IT IS FURTHER ORDERED that a status conference to address remedies is set for
Wednesday, February 15, 2017 at 11:00 a.m. in courtroom 16-South.
IT IS FURTHER ORDERED that the United States’ Motion in Limine to Curtail
Ameren’s Re-Litigation of the Law of the Case #[757] is DENIED per my rulings above.
IT IS FURTHER ORDERED that Ameren’s Motion to Treat Certain KDHE Produced
Documents as Highly Confidential During Trial #[778] is DENIED as moot.
IT IS FURTHER ORDERED that Ameren’s Motion to Bar Robert Koppe’s New
Causation Opinions #[787] is DENIED as moot.
IT IS FURTHER ORDERED that Ameren’s Motion to Bar Dr.
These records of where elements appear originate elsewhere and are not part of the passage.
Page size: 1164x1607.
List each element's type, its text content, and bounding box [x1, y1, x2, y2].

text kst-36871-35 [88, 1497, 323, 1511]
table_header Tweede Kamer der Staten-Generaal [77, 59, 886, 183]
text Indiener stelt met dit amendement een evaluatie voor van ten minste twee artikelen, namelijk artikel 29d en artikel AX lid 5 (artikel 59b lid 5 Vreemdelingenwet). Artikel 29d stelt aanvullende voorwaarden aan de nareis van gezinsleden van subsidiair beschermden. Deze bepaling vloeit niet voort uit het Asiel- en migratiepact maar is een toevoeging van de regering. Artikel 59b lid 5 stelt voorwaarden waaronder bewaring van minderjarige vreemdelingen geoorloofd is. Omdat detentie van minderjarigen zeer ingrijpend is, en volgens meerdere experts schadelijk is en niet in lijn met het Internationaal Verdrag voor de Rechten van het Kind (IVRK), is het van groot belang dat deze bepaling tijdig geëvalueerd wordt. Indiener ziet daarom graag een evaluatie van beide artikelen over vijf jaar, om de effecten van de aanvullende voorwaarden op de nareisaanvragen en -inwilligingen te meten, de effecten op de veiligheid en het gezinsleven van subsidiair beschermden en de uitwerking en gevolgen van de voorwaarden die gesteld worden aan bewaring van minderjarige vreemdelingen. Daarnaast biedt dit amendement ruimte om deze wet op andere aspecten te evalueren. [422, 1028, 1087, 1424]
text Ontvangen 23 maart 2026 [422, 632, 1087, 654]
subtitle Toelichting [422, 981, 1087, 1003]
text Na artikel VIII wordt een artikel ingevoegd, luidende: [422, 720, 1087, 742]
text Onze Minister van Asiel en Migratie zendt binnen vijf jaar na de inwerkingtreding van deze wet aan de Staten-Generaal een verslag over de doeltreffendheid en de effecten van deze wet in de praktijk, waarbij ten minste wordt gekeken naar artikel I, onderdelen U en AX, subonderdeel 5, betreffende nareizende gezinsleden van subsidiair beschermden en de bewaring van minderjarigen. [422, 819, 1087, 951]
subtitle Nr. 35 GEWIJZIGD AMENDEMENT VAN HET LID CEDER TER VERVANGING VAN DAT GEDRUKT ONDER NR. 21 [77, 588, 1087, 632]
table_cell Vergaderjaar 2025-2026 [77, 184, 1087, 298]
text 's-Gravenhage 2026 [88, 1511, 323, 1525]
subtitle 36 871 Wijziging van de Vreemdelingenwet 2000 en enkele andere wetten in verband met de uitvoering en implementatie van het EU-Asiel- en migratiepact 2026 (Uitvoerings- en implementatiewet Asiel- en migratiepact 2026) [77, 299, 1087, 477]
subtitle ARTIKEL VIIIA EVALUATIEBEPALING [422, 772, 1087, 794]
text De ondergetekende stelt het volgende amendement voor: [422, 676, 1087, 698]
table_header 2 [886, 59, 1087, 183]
Ranajit Sahu’s New
Opinions #[793] is DENIED as moot.
IT IS FURTHER ORDERED that Ameren’s Motion to Strike EPA’s New Expert
Opinion Evidence and Related Trial Exhibits #[832] is DENIED per my rulings above.
IT IS FURTHER ORDERED that the Parties’ Joint Motion to Correct Clerk’s Exhibit
List #[829] is GRANTED.
_________________________________
RODNEY W. SIPPEL
UNITED STATES DISTRICT JUDGE
Dated this 23rd day of January, 2017.